I am a teacher and I have a unit where we simulate LASIK. I have been doing this on milled acrylic, but I wanted to try it with a clear print from the Form2. Are there any safety issues with fumes from laser engraving on cured model?

Thanks,

Ben

1 Like

That’s a very good question as my company just purchased a laser engraving machine last week! I’d be interested in knowing the answer as well, although I would assume the answer is going to be no…or maybe with extreme precautions taken regarding the fumes.

  • Kevin

You need to use extreme caution with the fumes for pretty much anything you put in a laser cutter except maybe wood. I doubt burning resin is any more noxious than burning acrylic.

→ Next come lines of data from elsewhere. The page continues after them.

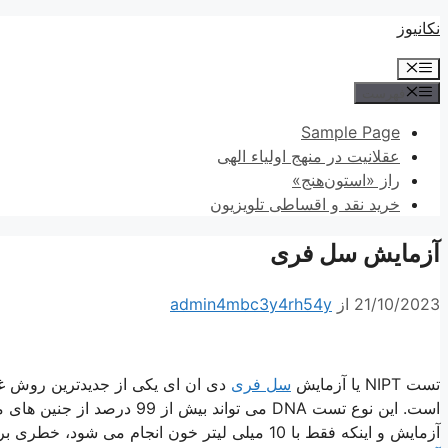
پرش
نکانیوز
به
فهرست
محتوا
فهرست
Sample Page
عقلانیت در منهج اولیاء الهی
راز «استون‌هنج»
خرید نقد و اقساطی تلویزیون
آزمایش سل فری
21/10/2023
از
admin4mbc3y4rh54y
تست NIPT یا آزمایش
سل فری
دی ان ای یکی از جدیدترین روش غر
است. این نوع تست DNA می توان
آزمایش و اینکه فقط با 10 میلی لیتر خون انجام می شود، خطری برای جنین به وجود نخواهد آورد. در ادامه با ما همراه باشید تا در مورد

A soldering iron will make short work of a printed part. The melting temperatures of the resins are pretty low. A laser engraver/cutter ought to do just fine once you’ve got the laser power tuned. I’d start with low power. The setting you use for acrylic will probably slice through a FL print in a heartbeat!

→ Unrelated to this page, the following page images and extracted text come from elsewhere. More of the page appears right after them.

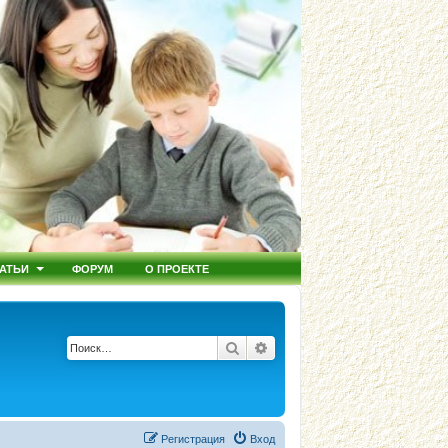
АТЬИ
ФОРУМ
О ПРОЕКТЕ
Поиск
Расширенный поиск
Регистрация
Вход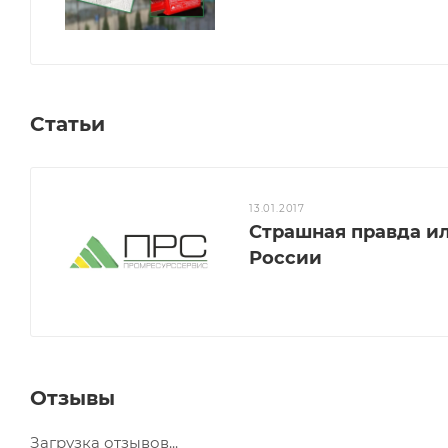
Статьи
13.01.2017
Страшная правда и
России
Отзывы
Загрузка отзывов...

Check the material sheets, I do not recall if they list the chemical formulation but if it contains Chlorine, watch out.

Not to necrothread, but there are several ways to make this work. One is paint (acrylic paint if possible) then with low power settings you can vaporize the pain (under no circumstances should any paint with coloring - e.g. latex be used in a laser cutter as the released chlorine forms HCL with the water in the air which will destroy everything around it - luckily from a toxicity standpoint the deadly chlorine doesn’t stay around for more than a few seconds if there is any humidity at all). The HCL itself isn’t actually “toxic” since our stomachs are full of virtually pure HCL and as anyone who has ever belched is aware we breathe it not infrequently, but “toxic” and dangerous are totally different things since it can burn eyes, skin, laser cutter parts, etc.) but acrylic paints are generally safe (the fumes are icky so you hopefully have it vented)

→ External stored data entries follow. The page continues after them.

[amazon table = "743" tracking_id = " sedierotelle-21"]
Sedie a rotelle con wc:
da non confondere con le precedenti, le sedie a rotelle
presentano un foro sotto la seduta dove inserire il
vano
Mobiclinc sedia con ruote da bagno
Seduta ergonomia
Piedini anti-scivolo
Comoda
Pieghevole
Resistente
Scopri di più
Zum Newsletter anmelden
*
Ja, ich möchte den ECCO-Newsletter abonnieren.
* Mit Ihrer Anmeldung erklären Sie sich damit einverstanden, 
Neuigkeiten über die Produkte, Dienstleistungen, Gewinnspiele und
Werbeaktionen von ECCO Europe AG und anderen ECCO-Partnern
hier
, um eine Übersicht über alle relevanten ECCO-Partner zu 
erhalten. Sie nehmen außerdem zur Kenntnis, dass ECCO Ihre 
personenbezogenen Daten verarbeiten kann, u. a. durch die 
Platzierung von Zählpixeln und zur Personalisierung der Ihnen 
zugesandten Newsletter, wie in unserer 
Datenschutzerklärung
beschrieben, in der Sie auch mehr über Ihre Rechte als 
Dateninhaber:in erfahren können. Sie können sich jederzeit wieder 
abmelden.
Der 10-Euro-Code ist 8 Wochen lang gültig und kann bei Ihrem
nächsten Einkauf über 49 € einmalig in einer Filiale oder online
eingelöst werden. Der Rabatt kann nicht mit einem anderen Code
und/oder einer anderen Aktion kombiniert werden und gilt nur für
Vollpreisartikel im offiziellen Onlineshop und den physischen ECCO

Second method is to print a part in a light color and then dip the part into a pool of a darker resin now you have 2-layers that if you engrave off the top one you reveal the lower layer…

3rd technique (probably not for simulating LASIK) is design the model with proud lettering (even 0.5mm) and print in the translucent/transparent color and then paint black and sand it off. (Great for backlight lettering).

Print a mold of something more easily laserable and cast your part in that and then engrave (sugar in your case). Don’t try silicone since it lasers very poorly.